Les mois qui viennent seront décisifs pour l’avenir du réformisme au Chili. Après deux référendums, les Chiliens voteront à nouveau en décembre sur une nouvelle Constitution, qui devrait mettre un terme à celle héritée de la dictature de Pinochet, née de l’alliance des militaires et des ultra-libéraux américains de l’école de Chicago, qui voulaient faire du Chili un laboratoire de leur doctrine. Sauf que c’est l’extrême-droite pinochettiste qui sera chargée de rédiger cette constitution. Il y a donc fort à parier que l’ambition réformatrice, écologiste, féministe, égalitariste des manifestants de 2019, qui avaient ensuite porté Gabriel Boric au pouvoir, sera effacée.

AP Photo/Esteban Felix

Un groupe en faveur du Général Augusto Pinochet célèbre le 50e anniversaire du coup d’Etat militaire mené par Pinochet, près du Palais présidentiel de La Moneda, à Santiago, au Chili, le 9 septembre 2023.

Malgré plusieurs avancées sociales, dont l’obtention de la semaine de 40h au lieu de 45h par la Ministre du travail communiste Jeannette Jara. « On attendait quelque chose de beaucoup plus ample par rapport à la démocratie, à l’arrivée de Boric », regrette Vania Aillon. « Je pense qu’il faut aussi le lire dans un contexte beaucoup plus international, avec une droite qui se durcit aussi dans toute l’Amérique latine. » La dynamique de gauche non autoritaire en Amérique latine semble en effet s’essouffler, malgré la victoire historique de Gustavo Petro en Colombie et le retour de Lula au Brésil. Après la dérive droitière de Dina Boluarte au Pérou, il semble probable que le voisin argentin bascule dans un populisme ultralibéral avec la candidature du clone trumpiste Javier Milei.

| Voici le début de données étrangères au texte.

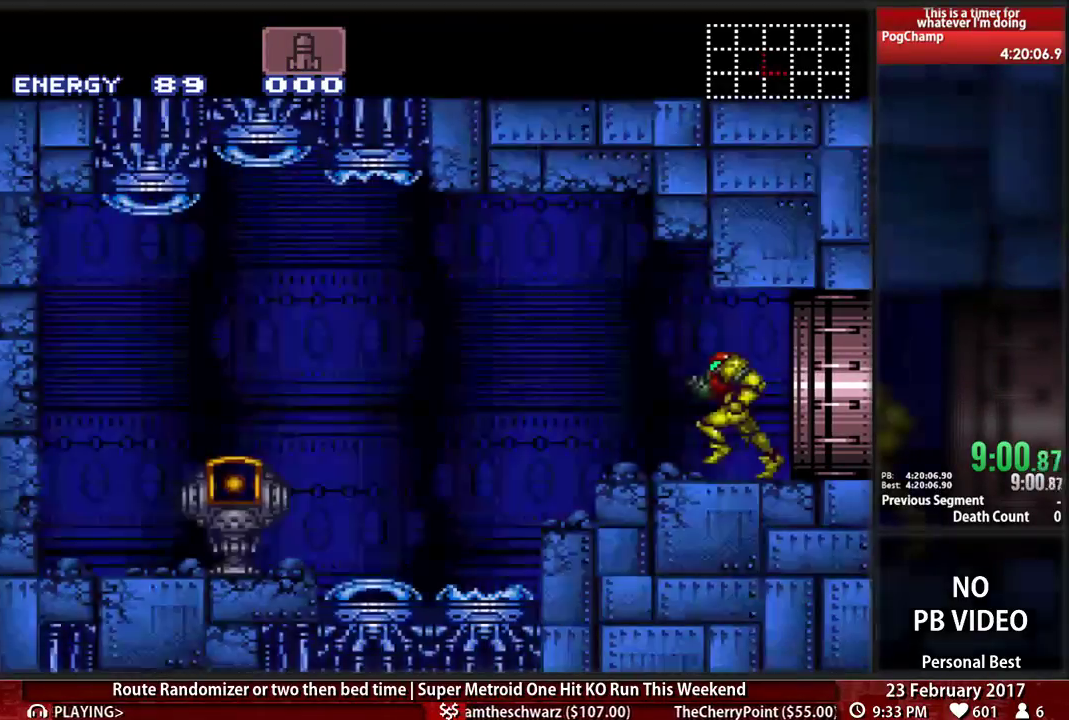
{"dt_ms": 500, "buttons": ["B", "DPAD_LEFT"], "events": [[69, "X", "down"], [224, "X", "up"]]}
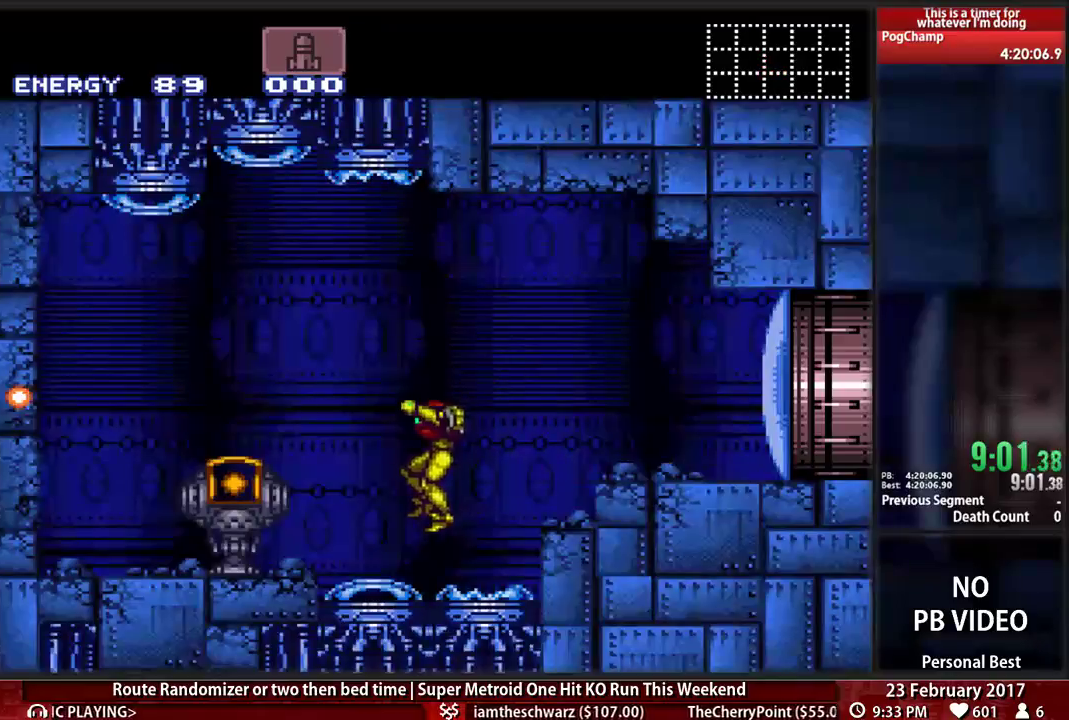
{"dt_ms": 500, "buttons": ["DPAD_LEFT"], "events": [[448, "B", "up"]]}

Les 50 ans de ce coup d’Etat laissent un goût amer en Suisse également. La Suisse, qui avait accueilli 2’500 réfugiés sur les 200’000 exilés chiliens, dont un bon nombre de descendants de Suisses partis au Chili au 19e siècle, comme le rappelle Alberto Dufey dans L’exil chilien en Suisse : 17 ans de solidarité helvétique, paru aux éditions Swisslatin. Lui-même Chilien d’origine suisse, il souligne le rôle crucial dans la dénonciation de la dictature d’un certain nombre d’intellectuels suisses, dont Jean Ziegler, condamné à 2’000 francs par un Tribunal genevois pour avoir traité Pinochet de fasciste. Ziegler qui n’a cessé de dénoncer dans ses livres le rôle des multinationales helvétiques sous le gouvernement de Pinochet et les investissements de la dictature en Suisse. « L’oligarchie suisse – disons la place financière – n’était pas seulement spectatrice mais techniquement, concrètement, matériellement complice. Elle a joué un rôle terrible. Le Conseil fédéral n’a pas bougé, ce qui prouve qu’il y avait une complicité totale, » assène dans une interview au Temps le sociologue décoré en 2015 par l’ancienne Présidente chilienne Michelle Bachelet.

Restent quelques images fortes de ce passé qui a du mal à passer, dont l’arrestation de Pinochet en Grande-Bretagne en 1998, au nom de la compétence universelle. « J’ai fêté cette arrestation, comme beaucoup de Chiliens », se rappelle Vania Aillon. Mais l’ancien dictateur a pu finir tranquillement sa vie chez lui, sans jamais être condamné, en invoquant sa sénilité, petite victoire pour ses adversaires.